Living hinges are integrally moulded to provide a flexible link between two or more rigid parts in a single process, thus reducing production costs and enhancing user convenience. They are known as living hinges because they can be flexed over a million times without failing. The phenomenon was discovered by engineers at Enjay (now ExxonMobil) and made its first appearance on the market in 1963.
Polypropylene is the best polymer for making living hinges because when it is processed below a certain thickness the molecules orient themselves in the direction of flow. Provided the polymer flows across rather than along the hinge, the thin piece of plastic has strength that belies its relatively fragile appearance.
Most often living hinges are used to join lids to containers as in the powder compact (1), the egg box (2), and the British Airways lunchbox (3). In the case of the Polo mints pack (4) its use also contributes to the flip-top dispensing action.

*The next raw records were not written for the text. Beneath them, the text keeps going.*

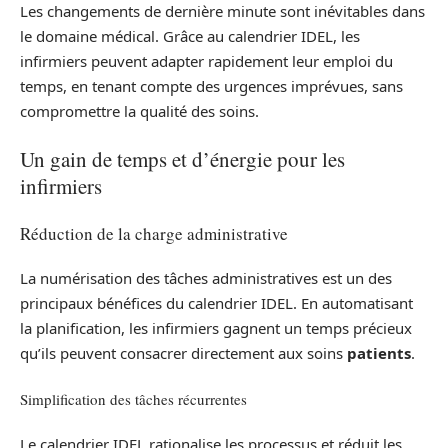
Les changements de dernière minute sont inévitables dans
le domaine médical. Grâce au calendrier IDEL, les
infirmiers peuvent adapter rapidement leur emploi du
temps, en tenant compte des urgences imprévues, sans
compromettre la qualité des soins.
Un gain de temps et d’énergie pour les
infirmiers
Réduction de la charge administrative
La numérisation des tâches administratives est un des
principaux bénéfices du calendrier IDEL. En automatisant
la planification, les infirmiers gagnent un temps précieux
qu’ils peuvent consacrer directement aux soins
patients
.
Simplification des tâches récurrentes
Le calendrier IDEL rationalise les processus et réduit les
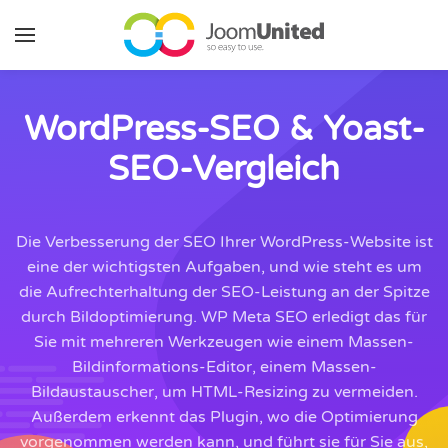
Zum Hauptinhalt springen
WordPress-SEO & Yoast-
SEO-Vergleich
Die Verbesserung der SEO Ihrer WordPress-Website ist
eine der wichtigsten Aufgaben, und wie steht es um
die Aufrechterhaltung der SEO-Leistung an der Spitze
durch Bildoptimierung. WP Meta SEO erledigt das für
Sie mit mehreren Werkzeugen wie einem Massen-
Bildinformations-Editor, einem Massen-
Bildaustauscher, um HTML-Resizing zu vermeiden.
Außerdem erkennt das Plugin, wo die Optimierung
vorgenommen werden kann, und führt sie für Sie aus,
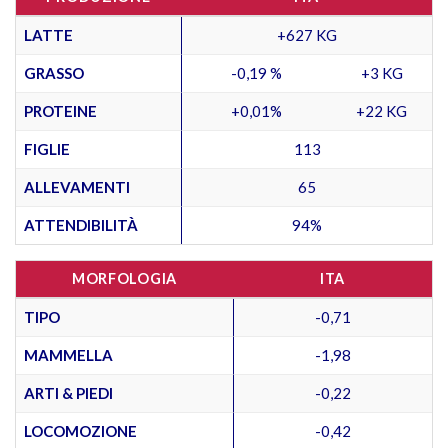
LATTE
+627 KG
GRASSO
-0,19 %
+3 KG
PROTEINE
+0,01%
+22 KG
FIGLIE
113
ALLEVAMENTI
65
ATTENDIBILITÀ
94%
MORFOLOGIA
ITA
TIPO
-0,71
MAMMELLA
-1,98
ARTI & PIEDI
-0,22
LOCOMOZIONE
-0,42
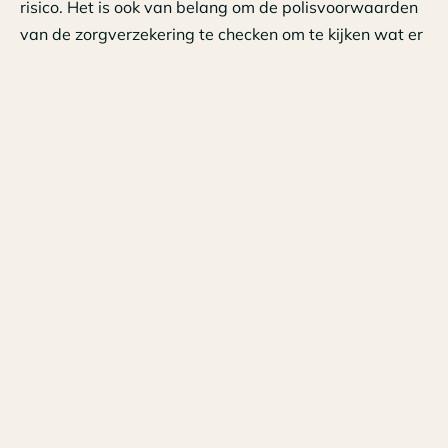
risico. Het is ook van belang om de polisvoorwaarden
van de zorgverzekering te checken om te kijken wat er
vergoed wordt.
Reizen naar land met code oranje
Is er sprake van een oranje land, zoals Zweden, dan
geeft het land zelf aan dat Nederlandse toeristen
(nog) niet welkom zijn of de Nederlandse overheid
geeft aan dat het risico op een besmetting met het
coronavirus in dat land nog groter is dan in Nederland.
Vakantiereizen naar oranje landen worden daarom
afgeraden.
Repatriëring code oranje
Ook bij een land met code oranje, helpt de overheid
dus niet bij repatriëring. Een reisorganisatie moet dat
wel. Ze zijn verplicht om voor de reizigers die een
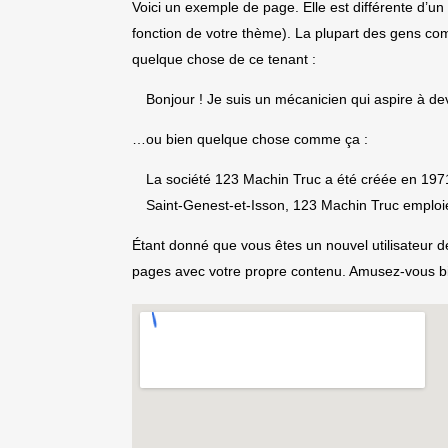
Voici un exemple de page. Elle est différente d’un 
fonction de votre thème). La plupart des gens com
quelque chose de ce tenant :
Bonjour ! Je suis un mécanicien qui aspire à dev
…ou bien quelque chose comme ça :
La société 123 Machin Truc a été créée en 1971
Saint-Genest-et-Isson, 123 Machin Truc emploi
Étant donné que vous êtes un nouvel utilisateur 
pages avec votre propre contenu. Amusez-vous bi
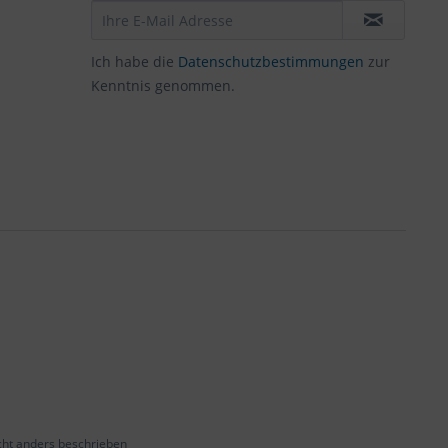
Ich habe die
Datenschutzbestimmungen
zur
Kenntnis genommen.
ht anders beschrieben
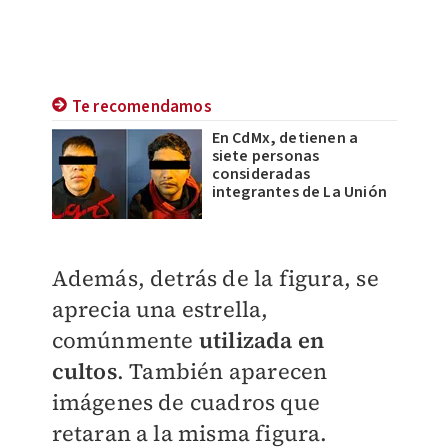
Te recomendamos
En CdMx, detienen a
siete personas
consideradas
integrantes de La Unión
Además, detrás de la figura, se
aprecia una estrella,
comúnmente
utilizada en
cultos
. También aparecen
imágenes de cuadros que
retaran a la misma figura.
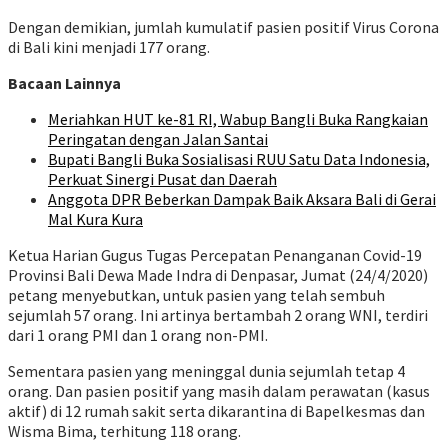
Dengan demikian, jumlah kumulatif pasien positif Virus Corona
di Bali kini menjadi 177 orang.
Bacaan Lainnya
Meriahkan HUT ke-81 RI, Wabup Bangli Buka Rangkaian
Peringatan dengan Jalan Santai
Bupati Bangli Buka Sosialisasi RUU Satu Data Indonesia,
Perkuat Sinergi Pusat dan Daerah
Anggota DPR Beberkan Dampak Baik Aksara Bali di Gerai
Mal Kura Kura
Ketua Harian Gugus Tugas Percepatan Penanganan Covid-19
Provinsi Bali Dewa Made Indra di Denpasar, Jumat (24/4/2020)
petang menyebutkan, untuk pasien yang telah sembuh
sejumlah 57 orang. Ini artinya bertambah 2 orang WNI, terdiri
dari 1 orang PMI dan 1 orang non-PMI.
Sementara pasien yang meninggal dunia sejumlah tetap 4
orang. Dan pasien positif yang masih dalam perawatan (kasus
aktif) di 12 rumah sakit serta dikarantina di Bapelkesmas dan
Wisma Bima, terhitung 118 orang.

Some uses of the living hinge transform the capabilities of the product. Their multiple use in the manufacture of the folding disposable razor (5 & 6) enables this 3-dimensional product to be opened out into a single flat sheet and bent into a flat pack. The Hurricane Grip clothes pegs (7) have three such hinges that facilitate their spring action. The result is clothes pegs that grip well and have no metal parts to rust. In the case of the Chop2pot chopping board (8), the living hinges enable the sides of the board to be bent vertical to transform it into a chute for sliding the ingredients into the pan.